# [Provided information]
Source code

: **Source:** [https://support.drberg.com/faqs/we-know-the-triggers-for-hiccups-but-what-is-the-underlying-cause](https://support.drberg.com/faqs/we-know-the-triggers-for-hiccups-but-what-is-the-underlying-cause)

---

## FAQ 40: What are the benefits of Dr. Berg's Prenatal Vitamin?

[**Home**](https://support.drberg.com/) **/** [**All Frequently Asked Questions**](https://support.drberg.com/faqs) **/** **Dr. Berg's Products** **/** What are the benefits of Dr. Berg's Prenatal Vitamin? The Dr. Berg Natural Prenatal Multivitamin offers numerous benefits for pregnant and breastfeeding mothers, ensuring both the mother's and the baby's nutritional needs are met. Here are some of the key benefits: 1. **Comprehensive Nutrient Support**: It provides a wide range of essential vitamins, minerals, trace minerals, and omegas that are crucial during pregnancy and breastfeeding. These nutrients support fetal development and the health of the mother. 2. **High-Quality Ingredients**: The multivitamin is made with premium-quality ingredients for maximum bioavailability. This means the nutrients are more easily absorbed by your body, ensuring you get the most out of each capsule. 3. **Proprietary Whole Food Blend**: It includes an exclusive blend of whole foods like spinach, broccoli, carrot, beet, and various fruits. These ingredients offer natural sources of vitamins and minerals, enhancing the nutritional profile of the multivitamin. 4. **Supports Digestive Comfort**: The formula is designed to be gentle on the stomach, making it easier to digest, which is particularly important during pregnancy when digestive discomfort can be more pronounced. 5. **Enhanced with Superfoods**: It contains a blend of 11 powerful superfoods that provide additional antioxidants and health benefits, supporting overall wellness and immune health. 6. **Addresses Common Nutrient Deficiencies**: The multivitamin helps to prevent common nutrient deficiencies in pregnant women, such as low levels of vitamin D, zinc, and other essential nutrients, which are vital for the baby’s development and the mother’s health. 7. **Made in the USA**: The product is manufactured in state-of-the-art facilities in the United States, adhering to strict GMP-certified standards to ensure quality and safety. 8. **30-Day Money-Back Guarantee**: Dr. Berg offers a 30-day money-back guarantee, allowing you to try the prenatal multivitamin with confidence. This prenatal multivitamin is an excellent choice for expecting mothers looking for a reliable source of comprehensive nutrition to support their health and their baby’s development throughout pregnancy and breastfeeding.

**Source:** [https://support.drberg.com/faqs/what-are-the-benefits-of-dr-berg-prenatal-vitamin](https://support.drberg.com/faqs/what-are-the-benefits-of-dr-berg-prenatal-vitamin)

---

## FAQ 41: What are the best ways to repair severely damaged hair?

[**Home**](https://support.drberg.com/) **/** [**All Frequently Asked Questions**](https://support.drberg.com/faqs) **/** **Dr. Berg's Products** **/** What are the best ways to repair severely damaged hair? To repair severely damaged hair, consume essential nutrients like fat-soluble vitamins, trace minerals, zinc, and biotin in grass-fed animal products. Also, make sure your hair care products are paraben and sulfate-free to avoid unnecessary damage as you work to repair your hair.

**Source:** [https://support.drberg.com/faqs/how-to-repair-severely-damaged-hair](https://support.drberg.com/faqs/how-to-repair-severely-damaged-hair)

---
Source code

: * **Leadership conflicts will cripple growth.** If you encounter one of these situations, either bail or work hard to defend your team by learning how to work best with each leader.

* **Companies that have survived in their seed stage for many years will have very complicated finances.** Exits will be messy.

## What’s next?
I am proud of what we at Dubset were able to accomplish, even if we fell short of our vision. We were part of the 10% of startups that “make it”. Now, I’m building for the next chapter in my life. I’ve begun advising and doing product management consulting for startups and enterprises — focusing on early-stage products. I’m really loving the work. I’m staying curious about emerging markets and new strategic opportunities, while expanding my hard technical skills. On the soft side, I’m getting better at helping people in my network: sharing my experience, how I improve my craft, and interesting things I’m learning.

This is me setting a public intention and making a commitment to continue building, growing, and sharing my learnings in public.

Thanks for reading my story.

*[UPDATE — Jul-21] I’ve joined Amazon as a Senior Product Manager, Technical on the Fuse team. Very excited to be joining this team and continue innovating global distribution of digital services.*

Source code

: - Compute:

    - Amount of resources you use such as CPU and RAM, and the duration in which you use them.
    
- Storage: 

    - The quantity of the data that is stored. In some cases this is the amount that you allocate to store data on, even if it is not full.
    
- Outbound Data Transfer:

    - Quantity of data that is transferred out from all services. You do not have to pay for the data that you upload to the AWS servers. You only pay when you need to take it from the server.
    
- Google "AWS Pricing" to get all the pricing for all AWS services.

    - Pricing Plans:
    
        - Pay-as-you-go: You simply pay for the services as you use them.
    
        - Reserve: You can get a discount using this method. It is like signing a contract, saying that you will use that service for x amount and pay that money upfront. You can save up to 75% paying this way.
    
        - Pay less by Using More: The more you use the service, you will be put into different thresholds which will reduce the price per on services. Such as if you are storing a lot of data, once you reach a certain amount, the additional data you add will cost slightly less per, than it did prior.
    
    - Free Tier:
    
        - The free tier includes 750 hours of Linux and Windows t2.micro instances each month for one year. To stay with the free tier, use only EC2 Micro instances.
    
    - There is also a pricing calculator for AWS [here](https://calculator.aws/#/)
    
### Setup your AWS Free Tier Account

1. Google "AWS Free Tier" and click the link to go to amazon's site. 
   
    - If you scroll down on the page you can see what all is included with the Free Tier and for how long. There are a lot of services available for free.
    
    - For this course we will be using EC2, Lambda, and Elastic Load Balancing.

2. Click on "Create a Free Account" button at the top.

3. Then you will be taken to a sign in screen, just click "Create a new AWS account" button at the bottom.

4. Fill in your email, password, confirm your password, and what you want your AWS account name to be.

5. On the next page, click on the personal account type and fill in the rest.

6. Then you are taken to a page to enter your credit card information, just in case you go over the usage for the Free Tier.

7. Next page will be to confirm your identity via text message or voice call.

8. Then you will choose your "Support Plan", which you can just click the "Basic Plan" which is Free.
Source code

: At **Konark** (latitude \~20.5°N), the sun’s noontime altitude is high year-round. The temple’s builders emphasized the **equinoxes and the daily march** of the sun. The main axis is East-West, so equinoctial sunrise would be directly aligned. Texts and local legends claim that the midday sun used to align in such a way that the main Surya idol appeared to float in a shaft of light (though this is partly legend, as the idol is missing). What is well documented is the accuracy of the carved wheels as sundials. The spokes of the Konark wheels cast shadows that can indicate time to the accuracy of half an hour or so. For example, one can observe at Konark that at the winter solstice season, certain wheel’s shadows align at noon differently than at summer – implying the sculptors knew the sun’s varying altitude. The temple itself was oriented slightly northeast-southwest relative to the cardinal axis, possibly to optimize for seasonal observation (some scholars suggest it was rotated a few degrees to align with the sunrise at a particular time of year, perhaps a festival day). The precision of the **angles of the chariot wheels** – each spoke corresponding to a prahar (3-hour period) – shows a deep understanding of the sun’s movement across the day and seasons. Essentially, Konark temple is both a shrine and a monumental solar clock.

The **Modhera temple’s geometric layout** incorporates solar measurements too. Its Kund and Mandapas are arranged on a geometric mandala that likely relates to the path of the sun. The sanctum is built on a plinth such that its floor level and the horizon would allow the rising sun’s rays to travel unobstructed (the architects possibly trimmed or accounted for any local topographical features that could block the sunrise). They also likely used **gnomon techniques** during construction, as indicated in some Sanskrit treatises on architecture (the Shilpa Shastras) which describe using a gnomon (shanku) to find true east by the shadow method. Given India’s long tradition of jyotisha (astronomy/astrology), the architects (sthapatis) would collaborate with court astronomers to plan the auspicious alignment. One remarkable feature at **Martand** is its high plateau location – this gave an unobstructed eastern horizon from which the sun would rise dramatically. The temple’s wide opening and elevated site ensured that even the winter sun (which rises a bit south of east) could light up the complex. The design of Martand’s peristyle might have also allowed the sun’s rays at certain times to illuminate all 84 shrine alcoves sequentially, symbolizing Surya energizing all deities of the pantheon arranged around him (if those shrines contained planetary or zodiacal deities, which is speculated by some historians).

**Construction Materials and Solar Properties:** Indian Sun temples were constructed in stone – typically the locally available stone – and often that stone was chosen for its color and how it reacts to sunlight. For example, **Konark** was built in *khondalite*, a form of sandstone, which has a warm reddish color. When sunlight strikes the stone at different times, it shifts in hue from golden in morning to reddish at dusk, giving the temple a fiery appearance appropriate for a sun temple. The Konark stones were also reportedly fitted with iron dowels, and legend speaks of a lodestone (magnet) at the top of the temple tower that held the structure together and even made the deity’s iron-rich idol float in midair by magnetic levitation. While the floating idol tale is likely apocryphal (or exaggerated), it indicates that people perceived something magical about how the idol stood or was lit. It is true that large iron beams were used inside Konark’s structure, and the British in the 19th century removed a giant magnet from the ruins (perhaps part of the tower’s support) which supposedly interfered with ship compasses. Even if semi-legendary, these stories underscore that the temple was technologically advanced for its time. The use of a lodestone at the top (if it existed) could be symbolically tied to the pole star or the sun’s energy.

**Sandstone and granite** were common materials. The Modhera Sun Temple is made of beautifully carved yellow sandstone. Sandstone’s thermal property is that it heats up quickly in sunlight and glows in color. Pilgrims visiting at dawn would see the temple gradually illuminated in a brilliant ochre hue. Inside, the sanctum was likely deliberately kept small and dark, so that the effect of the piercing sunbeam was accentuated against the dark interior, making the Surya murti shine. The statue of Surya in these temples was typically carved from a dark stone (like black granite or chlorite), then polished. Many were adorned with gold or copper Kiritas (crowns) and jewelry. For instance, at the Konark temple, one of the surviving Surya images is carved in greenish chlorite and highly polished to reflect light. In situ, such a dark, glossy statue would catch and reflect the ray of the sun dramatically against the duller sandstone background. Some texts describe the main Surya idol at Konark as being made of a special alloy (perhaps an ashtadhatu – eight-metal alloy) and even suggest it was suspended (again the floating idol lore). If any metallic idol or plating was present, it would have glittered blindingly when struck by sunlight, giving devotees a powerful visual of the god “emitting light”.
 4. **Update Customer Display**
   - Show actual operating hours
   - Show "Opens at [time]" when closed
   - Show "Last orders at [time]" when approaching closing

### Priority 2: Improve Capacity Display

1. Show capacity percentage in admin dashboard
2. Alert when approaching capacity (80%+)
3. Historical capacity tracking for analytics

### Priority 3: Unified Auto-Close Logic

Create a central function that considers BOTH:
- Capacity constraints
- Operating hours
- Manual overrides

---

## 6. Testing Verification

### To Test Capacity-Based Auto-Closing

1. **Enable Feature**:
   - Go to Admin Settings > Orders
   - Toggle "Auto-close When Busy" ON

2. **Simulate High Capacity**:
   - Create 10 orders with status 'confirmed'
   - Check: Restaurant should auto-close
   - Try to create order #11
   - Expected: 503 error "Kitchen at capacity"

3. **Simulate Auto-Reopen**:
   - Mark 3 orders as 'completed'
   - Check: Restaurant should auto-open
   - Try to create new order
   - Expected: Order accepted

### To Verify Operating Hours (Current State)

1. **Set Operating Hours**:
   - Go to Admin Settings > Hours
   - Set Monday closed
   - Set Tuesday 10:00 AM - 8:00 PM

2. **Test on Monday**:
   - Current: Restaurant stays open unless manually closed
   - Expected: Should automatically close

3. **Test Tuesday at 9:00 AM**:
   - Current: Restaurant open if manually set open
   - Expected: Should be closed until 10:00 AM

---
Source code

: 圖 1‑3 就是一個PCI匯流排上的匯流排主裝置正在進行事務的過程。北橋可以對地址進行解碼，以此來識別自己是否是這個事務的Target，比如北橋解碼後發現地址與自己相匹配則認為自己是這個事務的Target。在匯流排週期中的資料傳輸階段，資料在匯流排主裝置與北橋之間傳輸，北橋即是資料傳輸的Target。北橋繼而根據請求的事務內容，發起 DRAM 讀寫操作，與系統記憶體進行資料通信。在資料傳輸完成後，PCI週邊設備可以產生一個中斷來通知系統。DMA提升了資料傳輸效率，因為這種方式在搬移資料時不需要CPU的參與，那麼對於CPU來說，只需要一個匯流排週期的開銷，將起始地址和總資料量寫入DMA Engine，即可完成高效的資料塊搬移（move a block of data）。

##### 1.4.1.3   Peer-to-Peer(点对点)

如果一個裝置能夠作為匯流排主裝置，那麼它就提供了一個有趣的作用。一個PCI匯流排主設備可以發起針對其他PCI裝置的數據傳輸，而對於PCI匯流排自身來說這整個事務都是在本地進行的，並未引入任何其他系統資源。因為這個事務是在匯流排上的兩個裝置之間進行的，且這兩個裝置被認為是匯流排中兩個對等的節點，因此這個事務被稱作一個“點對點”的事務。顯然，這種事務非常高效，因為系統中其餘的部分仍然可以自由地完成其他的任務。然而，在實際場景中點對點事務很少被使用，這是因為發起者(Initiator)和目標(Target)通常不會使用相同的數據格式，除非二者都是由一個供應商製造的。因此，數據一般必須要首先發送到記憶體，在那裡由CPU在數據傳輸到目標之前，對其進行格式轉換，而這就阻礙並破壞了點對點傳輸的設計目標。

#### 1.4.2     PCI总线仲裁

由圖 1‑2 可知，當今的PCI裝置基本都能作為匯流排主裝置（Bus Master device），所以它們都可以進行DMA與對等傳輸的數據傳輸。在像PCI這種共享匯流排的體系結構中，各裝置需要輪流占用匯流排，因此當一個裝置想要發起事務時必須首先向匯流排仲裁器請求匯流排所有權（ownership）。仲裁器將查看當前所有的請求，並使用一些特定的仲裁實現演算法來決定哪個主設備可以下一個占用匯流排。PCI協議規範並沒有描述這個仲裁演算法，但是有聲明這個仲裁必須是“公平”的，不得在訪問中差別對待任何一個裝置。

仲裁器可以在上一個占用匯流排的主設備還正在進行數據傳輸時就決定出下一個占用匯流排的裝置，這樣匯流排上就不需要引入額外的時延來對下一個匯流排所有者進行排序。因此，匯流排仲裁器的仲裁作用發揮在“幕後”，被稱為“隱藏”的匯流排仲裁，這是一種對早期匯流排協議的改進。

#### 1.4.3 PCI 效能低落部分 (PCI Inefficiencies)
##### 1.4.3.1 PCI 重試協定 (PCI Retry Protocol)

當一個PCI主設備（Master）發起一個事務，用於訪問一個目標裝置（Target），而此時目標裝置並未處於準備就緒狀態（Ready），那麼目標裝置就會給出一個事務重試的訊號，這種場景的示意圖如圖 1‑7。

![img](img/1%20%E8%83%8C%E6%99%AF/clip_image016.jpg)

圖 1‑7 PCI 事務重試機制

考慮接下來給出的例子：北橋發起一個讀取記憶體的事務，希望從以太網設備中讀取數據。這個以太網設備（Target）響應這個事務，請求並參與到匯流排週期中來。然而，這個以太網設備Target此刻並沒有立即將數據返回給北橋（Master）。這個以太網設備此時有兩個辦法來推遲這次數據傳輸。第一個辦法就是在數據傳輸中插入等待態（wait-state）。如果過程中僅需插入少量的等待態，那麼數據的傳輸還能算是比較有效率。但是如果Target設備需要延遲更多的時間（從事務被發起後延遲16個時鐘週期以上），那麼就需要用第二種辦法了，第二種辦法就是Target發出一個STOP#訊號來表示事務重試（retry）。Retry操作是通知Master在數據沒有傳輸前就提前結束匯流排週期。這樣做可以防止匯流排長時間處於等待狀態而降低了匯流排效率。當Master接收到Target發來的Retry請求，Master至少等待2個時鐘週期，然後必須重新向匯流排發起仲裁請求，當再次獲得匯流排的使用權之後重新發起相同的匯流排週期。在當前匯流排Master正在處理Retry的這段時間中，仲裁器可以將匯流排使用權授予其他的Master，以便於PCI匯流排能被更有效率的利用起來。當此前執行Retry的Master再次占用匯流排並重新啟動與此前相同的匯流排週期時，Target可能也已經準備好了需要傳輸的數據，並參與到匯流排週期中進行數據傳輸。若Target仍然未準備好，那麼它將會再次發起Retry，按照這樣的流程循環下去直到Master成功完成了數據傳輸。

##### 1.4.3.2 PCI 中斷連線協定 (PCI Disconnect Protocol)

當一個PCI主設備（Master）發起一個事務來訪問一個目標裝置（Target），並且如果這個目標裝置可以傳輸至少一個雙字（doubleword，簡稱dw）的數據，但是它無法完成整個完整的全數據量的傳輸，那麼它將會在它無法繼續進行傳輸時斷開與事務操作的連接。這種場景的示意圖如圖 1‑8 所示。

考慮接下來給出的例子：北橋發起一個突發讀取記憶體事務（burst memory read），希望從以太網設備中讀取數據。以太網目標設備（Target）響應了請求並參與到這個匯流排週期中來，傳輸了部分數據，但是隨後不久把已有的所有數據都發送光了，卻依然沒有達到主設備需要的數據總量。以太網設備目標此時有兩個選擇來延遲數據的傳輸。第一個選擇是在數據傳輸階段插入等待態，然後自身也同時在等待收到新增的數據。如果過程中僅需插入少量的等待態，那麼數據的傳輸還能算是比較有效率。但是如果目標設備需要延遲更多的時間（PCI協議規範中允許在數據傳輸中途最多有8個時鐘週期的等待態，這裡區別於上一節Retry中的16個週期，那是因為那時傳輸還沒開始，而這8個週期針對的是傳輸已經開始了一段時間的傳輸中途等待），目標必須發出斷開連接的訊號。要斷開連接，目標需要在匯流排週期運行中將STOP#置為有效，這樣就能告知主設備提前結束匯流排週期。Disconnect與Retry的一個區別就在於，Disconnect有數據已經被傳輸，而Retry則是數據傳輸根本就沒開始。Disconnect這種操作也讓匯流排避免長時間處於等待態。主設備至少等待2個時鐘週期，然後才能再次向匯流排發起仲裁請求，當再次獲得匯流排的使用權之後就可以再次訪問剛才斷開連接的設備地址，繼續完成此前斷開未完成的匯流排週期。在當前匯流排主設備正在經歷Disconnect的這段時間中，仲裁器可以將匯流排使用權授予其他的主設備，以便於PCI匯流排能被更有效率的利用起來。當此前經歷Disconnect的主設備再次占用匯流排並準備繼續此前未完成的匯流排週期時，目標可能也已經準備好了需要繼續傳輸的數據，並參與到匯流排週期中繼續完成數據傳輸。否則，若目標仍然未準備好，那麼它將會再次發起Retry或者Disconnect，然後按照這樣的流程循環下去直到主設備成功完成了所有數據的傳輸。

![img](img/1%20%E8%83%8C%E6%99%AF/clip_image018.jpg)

# [Activity]
Reproduce the data verbatim, beginning at its first line and ending after the line that contains "## FAQ 40: What".

# [Exercise response]
Source code

: **Source:** [https://support.drberg.com/faqs/we-know-the-triggers-for-hiccups-but-what-is-the-underlying-cause](https://support.drberg.com/faqs/we-know-the-triggers-for-hiccups-but-what-is-the-underlying-cause)

---

## FAQ 40: What are the benefits of Dr. Berg's Prenatal Vitamin?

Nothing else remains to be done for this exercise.